Entries shown:
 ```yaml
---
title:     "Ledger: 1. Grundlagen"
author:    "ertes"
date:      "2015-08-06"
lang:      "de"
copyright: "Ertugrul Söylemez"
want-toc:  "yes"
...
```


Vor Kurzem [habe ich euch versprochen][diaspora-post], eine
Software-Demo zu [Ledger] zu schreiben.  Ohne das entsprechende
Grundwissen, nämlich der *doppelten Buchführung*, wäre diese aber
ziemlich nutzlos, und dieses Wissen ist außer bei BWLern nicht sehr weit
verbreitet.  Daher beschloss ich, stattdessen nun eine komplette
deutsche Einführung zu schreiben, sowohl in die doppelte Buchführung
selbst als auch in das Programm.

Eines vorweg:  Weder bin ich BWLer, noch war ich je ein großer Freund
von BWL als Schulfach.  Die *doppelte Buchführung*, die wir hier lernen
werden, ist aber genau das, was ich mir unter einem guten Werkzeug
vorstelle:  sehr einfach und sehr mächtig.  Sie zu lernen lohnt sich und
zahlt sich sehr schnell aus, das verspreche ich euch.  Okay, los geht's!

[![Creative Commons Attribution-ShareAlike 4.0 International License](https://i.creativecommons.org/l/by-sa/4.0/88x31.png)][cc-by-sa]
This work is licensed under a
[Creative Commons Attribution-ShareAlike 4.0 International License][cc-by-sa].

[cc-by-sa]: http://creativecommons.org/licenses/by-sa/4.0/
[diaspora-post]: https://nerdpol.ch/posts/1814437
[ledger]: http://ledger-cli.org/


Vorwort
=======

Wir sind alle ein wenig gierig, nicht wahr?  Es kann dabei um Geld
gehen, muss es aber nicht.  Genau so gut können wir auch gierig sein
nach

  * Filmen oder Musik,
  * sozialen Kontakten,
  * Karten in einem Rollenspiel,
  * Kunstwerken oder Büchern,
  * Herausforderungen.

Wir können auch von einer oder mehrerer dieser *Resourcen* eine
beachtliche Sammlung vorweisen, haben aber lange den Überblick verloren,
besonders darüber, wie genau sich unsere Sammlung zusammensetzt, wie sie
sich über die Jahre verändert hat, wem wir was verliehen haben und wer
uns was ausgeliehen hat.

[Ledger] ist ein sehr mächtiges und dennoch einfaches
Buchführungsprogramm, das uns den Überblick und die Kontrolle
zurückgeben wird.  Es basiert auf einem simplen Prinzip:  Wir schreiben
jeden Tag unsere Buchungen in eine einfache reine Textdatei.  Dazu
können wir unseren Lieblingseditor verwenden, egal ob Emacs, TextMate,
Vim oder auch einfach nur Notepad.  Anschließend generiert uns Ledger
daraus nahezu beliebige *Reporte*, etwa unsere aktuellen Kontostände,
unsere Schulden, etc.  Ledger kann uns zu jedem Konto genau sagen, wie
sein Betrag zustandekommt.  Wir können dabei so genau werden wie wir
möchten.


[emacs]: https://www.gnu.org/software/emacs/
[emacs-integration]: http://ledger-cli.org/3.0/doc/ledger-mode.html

--

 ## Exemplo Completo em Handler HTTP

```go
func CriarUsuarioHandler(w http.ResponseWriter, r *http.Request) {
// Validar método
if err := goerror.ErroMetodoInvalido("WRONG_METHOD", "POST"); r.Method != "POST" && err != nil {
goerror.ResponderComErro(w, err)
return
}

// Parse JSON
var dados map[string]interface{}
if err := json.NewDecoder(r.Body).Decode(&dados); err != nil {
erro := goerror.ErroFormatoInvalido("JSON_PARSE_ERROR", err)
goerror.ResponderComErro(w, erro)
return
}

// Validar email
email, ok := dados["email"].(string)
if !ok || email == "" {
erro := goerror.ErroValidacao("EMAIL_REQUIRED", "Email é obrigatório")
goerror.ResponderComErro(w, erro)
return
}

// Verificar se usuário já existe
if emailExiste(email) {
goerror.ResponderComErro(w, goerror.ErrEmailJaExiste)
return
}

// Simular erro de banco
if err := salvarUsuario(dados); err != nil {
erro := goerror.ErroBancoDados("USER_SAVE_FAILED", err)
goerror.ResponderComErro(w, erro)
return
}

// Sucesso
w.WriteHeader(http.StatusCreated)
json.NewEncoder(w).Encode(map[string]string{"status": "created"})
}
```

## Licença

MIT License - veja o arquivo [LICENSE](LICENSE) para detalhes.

Work to complete: Given the data above, transcribe exactly the lines from the one containing "sich über die" down to the one containing "können wir unseren", and no others.

Worked solution:
sich über die Jahre verändert hat, wem wir was verliehen haben und wer
uns was ausgeliehen hat.

[Ledger] ist ein sehr mächtiges und dennoch einfaches
Buchführungsprogramm, das uns den Überblick und die Kontrolle
zurückgeben wird.  Es basiert auf einem simplen Prinzip:  Wir schreiben
jeden Tag unsere Buchungen in eine einfache reine Textdatei.  Dazu
können wir unseren Lieblingseditor verwenden, egal ob Emacs, TextMate,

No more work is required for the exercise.